- Extracted text:
--- --- ---
[arm64 BUG] INFO: rcu_preempt detected stalls on CPUs/tasks

From: Vadim Lomovtsev
Date: Mon Aug 28 2017 - 07:55:00 EST


Hi all,

Following issue has been observed while running stress-ng test
at arm64-based board. Please find short summary below.

Similar issue was reported a while ago: https://lkml.org/lkml/2017/1/20/101
but in my case I have totally "empty" setup having nothing special running
except test itself and OS default stuff (using Centos 7.3) so before test
run cpu is mostly idle.

Problem description:
====================
Observed kernel message "INFO: rcu_preempt detected stalls on CPUs/tasks"
while running strss-ng test.

Setup:
======
kernel: 4.13.0-rc7
Arch: arm64
Board: Cavium ThunderX (48 CPU)
--- --- ---
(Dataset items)
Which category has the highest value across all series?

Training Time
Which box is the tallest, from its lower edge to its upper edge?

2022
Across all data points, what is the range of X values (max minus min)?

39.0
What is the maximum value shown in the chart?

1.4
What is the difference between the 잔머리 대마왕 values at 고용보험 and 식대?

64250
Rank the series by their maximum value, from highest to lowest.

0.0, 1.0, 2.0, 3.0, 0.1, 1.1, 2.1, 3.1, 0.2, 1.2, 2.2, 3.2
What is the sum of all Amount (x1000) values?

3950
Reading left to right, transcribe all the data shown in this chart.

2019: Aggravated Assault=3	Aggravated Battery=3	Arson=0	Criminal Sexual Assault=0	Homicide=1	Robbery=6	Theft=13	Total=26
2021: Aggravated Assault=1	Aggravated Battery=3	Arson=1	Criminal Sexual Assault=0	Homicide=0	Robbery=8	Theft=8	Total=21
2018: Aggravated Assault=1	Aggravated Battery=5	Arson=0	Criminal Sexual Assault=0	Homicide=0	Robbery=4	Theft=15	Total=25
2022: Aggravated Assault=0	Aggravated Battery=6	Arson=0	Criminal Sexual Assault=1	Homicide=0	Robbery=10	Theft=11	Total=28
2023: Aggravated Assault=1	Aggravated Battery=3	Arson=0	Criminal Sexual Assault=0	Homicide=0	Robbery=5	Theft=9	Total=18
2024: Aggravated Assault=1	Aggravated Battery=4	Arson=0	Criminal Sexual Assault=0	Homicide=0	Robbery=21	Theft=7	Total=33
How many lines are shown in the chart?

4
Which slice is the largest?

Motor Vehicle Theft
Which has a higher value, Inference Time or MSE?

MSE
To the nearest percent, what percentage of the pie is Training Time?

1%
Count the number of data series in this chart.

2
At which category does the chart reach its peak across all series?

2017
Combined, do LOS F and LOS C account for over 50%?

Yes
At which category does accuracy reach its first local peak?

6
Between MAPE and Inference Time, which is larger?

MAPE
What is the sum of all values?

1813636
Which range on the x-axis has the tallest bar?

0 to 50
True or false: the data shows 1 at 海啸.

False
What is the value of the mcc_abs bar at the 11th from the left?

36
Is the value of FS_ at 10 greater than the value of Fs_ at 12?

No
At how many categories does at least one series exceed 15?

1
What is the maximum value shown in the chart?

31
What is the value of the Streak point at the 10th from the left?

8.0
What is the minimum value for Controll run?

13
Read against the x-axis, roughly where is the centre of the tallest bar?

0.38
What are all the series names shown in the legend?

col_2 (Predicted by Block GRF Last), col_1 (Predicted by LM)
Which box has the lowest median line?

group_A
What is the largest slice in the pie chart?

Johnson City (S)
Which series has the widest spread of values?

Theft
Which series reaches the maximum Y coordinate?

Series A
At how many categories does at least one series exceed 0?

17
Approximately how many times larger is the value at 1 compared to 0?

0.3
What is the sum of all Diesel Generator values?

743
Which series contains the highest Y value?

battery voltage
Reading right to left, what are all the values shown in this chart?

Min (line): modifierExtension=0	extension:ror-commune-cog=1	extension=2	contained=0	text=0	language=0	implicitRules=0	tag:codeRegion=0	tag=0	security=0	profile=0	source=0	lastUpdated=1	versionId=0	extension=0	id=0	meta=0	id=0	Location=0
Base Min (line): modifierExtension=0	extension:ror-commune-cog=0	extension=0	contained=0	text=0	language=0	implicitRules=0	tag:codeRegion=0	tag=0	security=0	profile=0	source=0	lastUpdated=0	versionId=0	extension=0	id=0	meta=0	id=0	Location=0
--- --- ---
- Directions:
**A)** Can you extract everything in the RCU stall report from "Following issue has" down to "is mostly idle.", copying it word for word?
**B)** Answer these from the RCU stall report:
(i) Which operating system and version did the test setup use?
(ii) Which kernel version is listed?
(iii) Which board was used, and how many CPUs does it have?

- Outputs in order:
**A)**
Following issue has been observed while running stress-ng test
at arm64-based board. Please find short summary below.

Similar issue was reported a while ago: https://lkml.org/lkml/2017/1/20/101
but in my case I have totally "empty" setup having nothing special running
except test itself and OS default stuff (using Centos 7.3) so before test
run cpu is mostly idle.

**B)**
(i) Centos 7.3
(ii) 4.13.0-rc7
(iii) Cavium ThunderX, with 48 CPUs